Prenons le cas de Pandora, cette entreprise danoise qui fait le commerce de bijoux (fantaisie), numéro 3 mondial de son secteur derrière Cartier et Tiffany's. En pleine croissance et donc en quête de ressources financières, le bijoutier se lance dans une introduction en Bourse en octobre 2010, la 4e plus importante opération de ce genre en Europe en 2010. Bénéficiant de l'éloignement de la crise financière de 2008/09 et se prévalant de jolis succès commerciaux et financiers (2010 a ainsi vu le chiffre d’affaires grimper de 93% et la marge opérationnelle hors amortissements s'établir au confortable niveau de 36%, avec un objectif à court terme de 40%), Pandora envisage alors avec confiance la poursuite d'une croissance vigoureuse des son activité. En avril 2011, le management tablait d'ailleurs toujours sur une hausse d'au moins 30% de son chiffre d’affaires 2011. Les investisseurs accueillaient toutes ces informations avec bienveillance : l'action introduite en Bourse au prix de 210 DKK en octobre 2010 avait gagné plus de 20% le premier jour de sa cotation avant d'avoisiner les 350 DKK tout au long du premier trimestre 2011.

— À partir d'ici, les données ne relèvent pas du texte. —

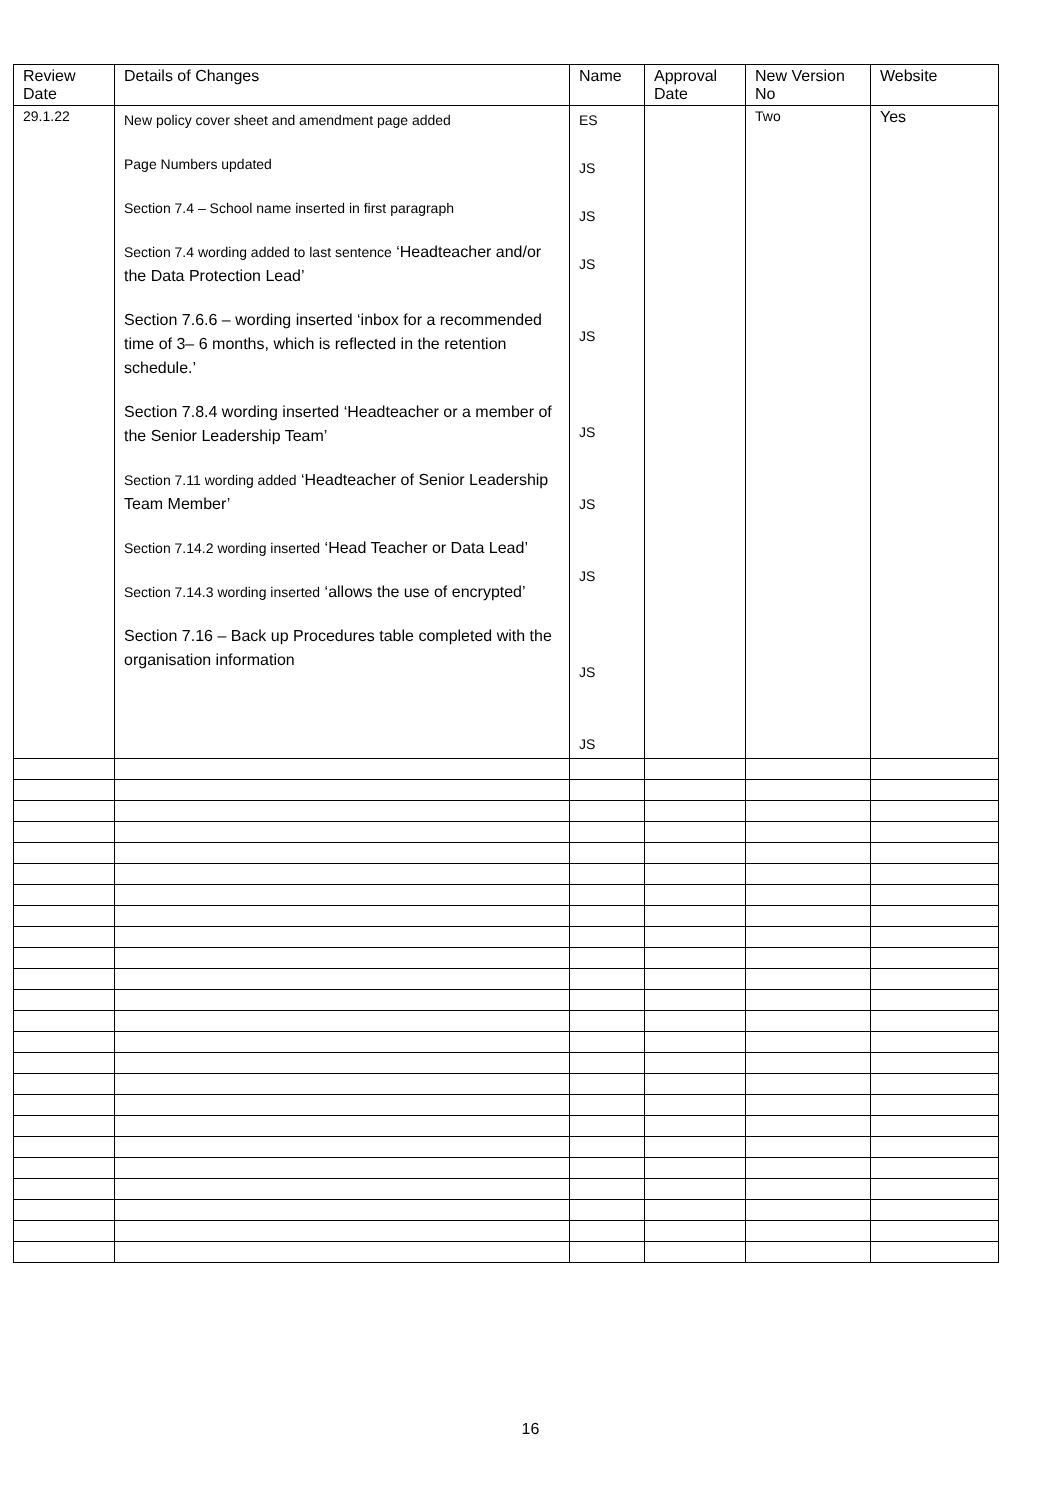| Review Date | Details of Changes | Name | Approval Date | New Version No | Website |
| 29.1.22 | New policy cover sheet and amendment page added Page Numbers updated Section 7.4 – School name inserted in first paragraph Section 7.4 wording added to last sentence ‘Headteacher and/or the Data Protection Lead’ Section 7.6.6 – wording inserted ‘inbox for a recommended time of 3– 6 months, which is reflected in the retention schedule.’ Section 7.8.4 wording inserted ‘Headteacher or a member of the Senior Leadership Team’ Section 7.11 wording added ‘Headteacher of Senior Leadership Team Member’ Section 7.14.2 wording inserted ‘Head Teacher or Data Lead’ Section 7.14.3 wording inserted ‘allows the use of encrypted’ Section 7.16 – Back up Procedures table completed with the organisation information | ES JS JS JS JS JS JS JS JS JS | | Two | Yes |
16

Tout ce qui brille n'est pas or …
Confrontés à la dure réalité, les contes de fée, fussent-ils boursiers, finissent mal en général. Pandora n'y fait pas exception. Début août, le management se voyait obligé de faire brutalement machine arrière : un mauvais deuxième trimestre ramenait les prévisions de croissance 2011 d'au moins 30% à … 0% ! Des consommateurs frileux avaient boudé les bijoux de Pandora qui avait tenu à protéger au mieux ses marges en répercutant au maximum les hausses des prix des métaux précieux dans ses prix de vente. Une lourde restructuration de quelque 18 mois au minimum est annoncée dans la foulée. La douche froide se révèle glaciale : en une journée, le cours de l'action s'écroule de … 65% pour s'établir à 51 DKK. Pourtant, les actionnaires avaient déjà eu des doutes à l'occasion de la publication des résultats du premier trimestre, moins bons que prévu. Si l'action avait alors déjà perdu à cette occasion 21%, elle continuait malgré tout à bénéficier de l'aura positive qui avait entouré son encore récente introduction en Bourse. Quant au directeur général qui avait habilement orchestré cette introduction en Bourse, il n'eut d'autre choix que de démissionner immédiatement de ses fonctions, le contrat de confaince le liant aux actionnaires étant irrémédiablement cassé. Et il y a quelques jours, le régulateur boursier danois est intervenu, lançant une enquête sur une banque qui avait publié un rapport favorable à Pandora lors de l'introduction en bourse en "oubliant" de mentionner qu'elle avait investi dans l'entreprise.
Esprit critique obligatoire
Si vous jetez votre dévolu sur une action qui a été récemment introduite en Bourse, la méfiance est donc de mise. Si Pandora constitue un cas extrême de "poudre aux yeux", la tentation pour les managements d'embellir alors la situation de leur entreprise est réelle. Pour le moins, ne prenez pas toutes les prévisions qui circulent pour argent comptant, surtout si le management table sur la poursuite d'une forte croissance récente. Mieux encore : sauf avis autorisé d'une source fiable, prenez comme règle d'éviter ce genre de dossier.